A FIFO works like a pipe, but its interface looks like a file. It has a filename and permissions (Section 1.17), and it's in a directory. Once you make the FIFO, one process can write to it (with the shell's > operator, or directly) and another process can read from it (the shell's < operator, or directly). Unlike a regular file, though, a FIFO doesn't "fill up" with data as a process writes to it: if there's no process waiting to read the data, the data is lost. So, when you use a FIFO between two processes, the processes still need to coordinate with each other. There are times that temporary files are better.

Figure Go to http://examples.oreilly.com/upt3 for more information on: mkfifo

The command to make a FIFO is mkfifo. (The GNU version is on the CD-ROM [see http://examples.oreilly.com/upt3].) Like other files, the default permission is set by your umask. There's also a -m option that sets the permissions -- with a numeric or symbolic mode like chmod (Section 50.5) uses. To remove a FIFO, use -- you guessed it -- rm.

Let's look at an example that, although it's made up, shows some important things to know about FIFOs. If you're using a window system, you'll use two terminal windows (like xterm (Section 24.20)); you'll write to the FIFO from one window and read it from the other. Or if you have two terminals, you can use both of them. Otherwise, with a single terminal, you can put the writing process in the background (Section 23.2) and run the reading process in the foreground.[131]

[131]This may take some juggling because your system may require you to start the reading process before the writing process. If it does, and if your system has job control (Section 23.3), do this: start the reading process, stop it with CTRL-z, start the writing process in the background, then bring the reading process to the foreground.
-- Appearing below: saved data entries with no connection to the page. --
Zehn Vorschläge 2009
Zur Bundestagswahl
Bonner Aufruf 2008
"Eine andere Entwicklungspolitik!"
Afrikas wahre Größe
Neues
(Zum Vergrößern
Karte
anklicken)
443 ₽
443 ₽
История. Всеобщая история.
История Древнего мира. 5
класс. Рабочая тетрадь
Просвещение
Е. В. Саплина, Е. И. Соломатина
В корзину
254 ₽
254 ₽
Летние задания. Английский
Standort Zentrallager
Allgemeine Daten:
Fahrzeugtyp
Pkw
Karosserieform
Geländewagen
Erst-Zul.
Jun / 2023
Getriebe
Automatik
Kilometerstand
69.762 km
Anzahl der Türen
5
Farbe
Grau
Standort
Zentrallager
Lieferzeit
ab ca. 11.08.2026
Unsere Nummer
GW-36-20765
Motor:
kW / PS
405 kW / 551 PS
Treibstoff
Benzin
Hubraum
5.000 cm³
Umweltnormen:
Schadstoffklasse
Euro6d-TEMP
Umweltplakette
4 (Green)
Start by making the FIFO. You can make it from any window. (The FIFO stays in the filesystem until you remove it. You can use it over and over again, though only one pair of processes can use it at any one time.) Then have a look with ls; the FIFO has zero size, it has a p type in the -l output and a | symbol from -F:

-F Section 8.10

$ mkfifo /tmp/fifo
$ ls -l /tmp/fifo
prw-rw-r--    1 jpeek    jpeek           0 Dec 30 00:25 /tmp/fifo
$ ls -F /tmp/fifo
/tmp/fifo|

Next, start the process that reads from the FIFO. Like a program that's reading from a regular (anonymous) pipe, the process will block (sit there doing nothing) until there's something to read. For now, plain cat (Section 12.2) is a good choice:

$ cat /tmp/fifo
   ...nothing (yet)...

To write to the FIFO, here's a little shell script (Section 35.1) that sends the current date and time to its standard output every three seconds. You could name it dater:

while Section 35.15, sleep Section 24.9

#!/bin/sh

while sleep 3
do date
done

In the other window or terminal, start dater and redirect its output to the FIFO. The process will run, writing data to the FIFO periodically:

$ dater > /tmp/fifo

In your window running cat, the dates should start to appear. When you kill the writing process (or it finishes by itself), the reader should terminate.
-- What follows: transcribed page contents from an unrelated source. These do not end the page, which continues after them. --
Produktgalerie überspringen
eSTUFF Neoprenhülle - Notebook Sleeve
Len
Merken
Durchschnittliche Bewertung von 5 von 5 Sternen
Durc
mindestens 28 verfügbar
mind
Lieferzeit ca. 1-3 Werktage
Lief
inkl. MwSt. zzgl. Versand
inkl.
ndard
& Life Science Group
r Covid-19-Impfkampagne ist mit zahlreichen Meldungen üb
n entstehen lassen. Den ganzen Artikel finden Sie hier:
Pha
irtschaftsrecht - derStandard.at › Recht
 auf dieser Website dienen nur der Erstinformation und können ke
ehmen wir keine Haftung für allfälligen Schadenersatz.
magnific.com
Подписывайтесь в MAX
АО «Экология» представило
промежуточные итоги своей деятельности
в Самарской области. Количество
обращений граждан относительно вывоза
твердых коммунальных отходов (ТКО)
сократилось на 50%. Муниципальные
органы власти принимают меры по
Also try reading from the FIFO with any other Unix program, like the pr (Section 45.6) formatter with its -l15 option (to make output pages 15 lines long, so you don't have to wait too long to see the next page header). This makes a nice illustration of the way that standard pipes, as well as named pipes, work: dribbling output to the reading process as the writing process makes it. (Standard pipes may be buffered, though, passing output in larger chunks.)

If you have a third terminal or window, and you start another reading process (like cat /tmp/fifo) there, it will block until you kill the first reading process (the previous cat /tmp/fifo).

This can be good food for thought. For instance, what output do you see when tail (Section 12.8) reads from a pipe or FIFO? (Answer: nothing until the writing process dies.)

To review, though, a FIFO is useful anytime two processes need to communicate but those processes weren't started from the same parent process, so a traditional pipe can't work (because the second process can't access the open file descriptor from the first process).